In an earlier blog on why the approach to admin access needed to change, I touched on the point that user identity had become the new security boundary. This change is largely due to the dramatic effect cloud computing has had on how we interface with our technology services.
For a security environment where authentication is based upon a user’s identity to work, we need to be absolutely sure that an access request is coming from who it claims to be from, regardless of where that user may be working, and that only the required access is given. Sounds easy, right?
Well, it’s definitely getting easier. Cloud-based identity management systems have to be secure by design. To achieve that, these systems are designed with a fundamental ‘Zero-Trust’ assumption that every access request could potentially be a bad actor pretending to be a legitimate user. And this approach to authentication is already widely used in some of the most popular cloud services.
SaaS services, like Microsoft 365, already use a wide number of identify-based services to authenticate and provide access, such as multifactor authentication (MFA), just in time access (JIT), just enough access (JEA), privileged identity management (PIM), conditional access and Defender for Identity… the list is very long and quite distinguished. There are very good articles on Zero Trust out there but this recent article from Microsoft on what Zero Trust is, provides a great place to start.
In that article, Microsoft goes on to describe Zero-Trust as a security strategy, not a product or service, but an approach to designing and implementing the following set of security principles:
- Verify explicitly
- Use least privilege access
- Assume breach
When we introduce hybrid identity management systems, things get a little more difficult. We can still use the aforementioned technologies for cloud services but we are limited to the preventative actions we can take due to Active Directory being the master provider for on-premise identity management.
There are many other Zero Trust technologies available to on-premise and hybrid environments like Zscaler ZIA and ZPA, but I want to continue to draw the spotlight on user identities and how we may see them play a larger role in on-premise infrastructure.
The Active Directory Connect service has come a long way in the past few years and we now can offer a self-service password reset functionality even in hybrid environments, but this has not been enough for many enterprises so they have had to introduce additional identity products and by nature additional expense to close the gap.
That said, there is light at the end of the tunnel for on-premise and hybrid environments. This recent article from Microsoft outlines a new approach and direction its Microsoft Defender service is taking to detect and respond to potential identity breaches.

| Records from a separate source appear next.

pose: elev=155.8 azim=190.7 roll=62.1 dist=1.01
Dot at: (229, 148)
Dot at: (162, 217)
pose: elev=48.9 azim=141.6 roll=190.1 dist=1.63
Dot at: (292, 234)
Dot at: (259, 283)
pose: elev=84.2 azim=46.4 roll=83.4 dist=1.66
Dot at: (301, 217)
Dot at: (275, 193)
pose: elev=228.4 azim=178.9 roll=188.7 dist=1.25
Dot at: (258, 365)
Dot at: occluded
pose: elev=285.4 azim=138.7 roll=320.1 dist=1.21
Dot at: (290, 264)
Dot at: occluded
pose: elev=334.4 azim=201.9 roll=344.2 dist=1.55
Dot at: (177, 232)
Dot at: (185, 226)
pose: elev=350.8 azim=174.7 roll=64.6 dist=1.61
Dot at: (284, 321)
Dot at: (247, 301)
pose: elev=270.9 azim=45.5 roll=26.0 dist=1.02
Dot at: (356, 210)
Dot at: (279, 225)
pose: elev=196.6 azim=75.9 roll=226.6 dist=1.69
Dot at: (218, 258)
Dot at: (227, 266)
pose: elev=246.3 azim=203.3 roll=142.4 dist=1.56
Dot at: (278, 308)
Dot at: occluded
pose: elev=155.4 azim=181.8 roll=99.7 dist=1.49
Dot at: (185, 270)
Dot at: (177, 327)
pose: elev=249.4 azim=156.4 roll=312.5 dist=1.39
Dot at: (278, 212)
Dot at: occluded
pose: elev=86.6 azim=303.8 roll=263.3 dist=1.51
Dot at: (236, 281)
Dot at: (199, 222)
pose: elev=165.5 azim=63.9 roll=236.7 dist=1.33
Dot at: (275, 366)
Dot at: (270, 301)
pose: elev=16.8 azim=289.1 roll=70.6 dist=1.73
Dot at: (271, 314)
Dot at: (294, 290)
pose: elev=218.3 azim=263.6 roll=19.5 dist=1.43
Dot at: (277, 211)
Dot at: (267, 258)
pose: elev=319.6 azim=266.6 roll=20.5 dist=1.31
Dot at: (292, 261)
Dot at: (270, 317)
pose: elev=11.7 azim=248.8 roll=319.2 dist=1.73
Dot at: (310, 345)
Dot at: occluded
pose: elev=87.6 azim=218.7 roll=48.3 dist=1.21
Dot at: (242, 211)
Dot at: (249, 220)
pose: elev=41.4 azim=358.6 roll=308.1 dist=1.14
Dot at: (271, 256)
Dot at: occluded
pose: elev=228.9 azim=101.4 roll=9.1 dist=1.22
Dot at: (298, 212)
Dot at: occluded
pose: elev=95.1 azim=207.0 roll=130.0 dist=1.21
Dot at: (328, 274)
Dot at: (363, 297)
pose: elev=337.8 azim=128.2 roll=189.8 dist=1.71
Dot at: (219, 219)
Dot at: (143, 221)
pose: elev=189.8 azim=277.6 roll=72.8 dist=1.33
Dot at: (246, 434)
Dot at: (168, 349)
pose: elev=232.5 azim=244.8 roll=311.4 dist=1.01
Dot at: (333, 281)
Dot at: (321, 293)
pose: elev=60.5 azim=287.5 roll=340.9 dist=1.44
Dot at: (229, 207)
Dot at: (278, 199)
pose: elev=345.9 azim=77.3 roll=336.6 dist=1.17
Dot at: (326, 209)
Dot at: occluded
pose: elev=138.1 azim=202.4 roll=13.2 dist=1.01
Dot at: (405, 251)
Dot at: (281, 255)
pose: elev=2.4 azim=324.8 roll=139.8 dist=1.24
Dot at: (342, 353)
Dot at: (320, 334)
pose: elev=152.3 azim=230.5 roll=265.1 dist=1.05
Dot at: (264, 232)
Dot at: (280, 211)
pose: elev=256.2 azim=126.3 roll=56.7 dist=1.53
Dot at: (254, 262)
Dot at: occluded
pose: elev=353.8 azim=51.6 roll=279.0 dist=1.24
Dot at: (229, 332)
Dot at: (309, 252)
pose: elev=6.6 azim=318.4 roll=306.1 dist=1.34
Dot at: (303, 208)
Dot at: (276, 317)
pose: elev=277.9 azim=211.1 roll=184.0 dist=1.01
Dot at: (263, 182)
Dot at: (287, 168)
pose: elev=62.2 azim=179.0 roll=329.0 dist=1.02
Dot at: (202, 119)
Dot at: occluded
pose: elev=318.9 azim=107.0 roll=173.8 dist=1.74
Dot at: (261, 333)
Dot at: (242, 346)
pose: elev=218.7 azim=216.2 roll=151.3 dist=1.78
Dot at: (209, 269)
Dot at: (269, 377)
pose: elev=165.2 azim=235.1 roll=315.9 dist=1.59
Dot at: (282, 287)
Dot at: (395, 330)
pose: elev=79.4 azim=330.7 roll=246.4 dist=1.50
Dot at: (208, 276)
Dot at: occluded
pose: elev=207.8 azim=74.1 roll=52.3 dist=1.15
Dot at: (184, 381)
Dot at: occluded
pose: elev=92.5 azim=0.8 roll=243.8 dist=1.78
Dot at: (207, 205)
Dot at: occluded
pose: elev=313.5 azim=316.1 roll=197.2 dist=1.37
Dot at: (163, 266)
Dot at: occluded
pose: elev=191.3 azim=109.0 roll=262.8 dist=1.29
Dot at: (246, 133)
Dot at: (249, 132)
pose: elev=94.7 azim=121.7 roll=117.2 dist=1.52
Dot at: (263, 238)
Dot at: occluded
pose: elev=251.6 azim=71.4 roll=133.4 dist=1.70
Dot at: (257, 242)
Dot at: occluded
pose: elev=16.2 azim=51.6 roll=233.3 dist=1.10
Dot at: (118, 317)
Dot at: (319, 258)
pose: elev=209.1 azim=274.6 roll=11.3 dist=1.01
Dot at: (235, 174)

What I am most excited to see is the investment Microsoft is making into extending their best of breed response actions back to the on-premise world. We can see now how these technologies will be integrated into Active Directory where I believe there is currently the most risk. I am also happy to see that Microsoft 365 MFA is coming to Active Directory identities and look forward to seeing how Modern Work providers continue to adapt to the Zero Trust approach to security.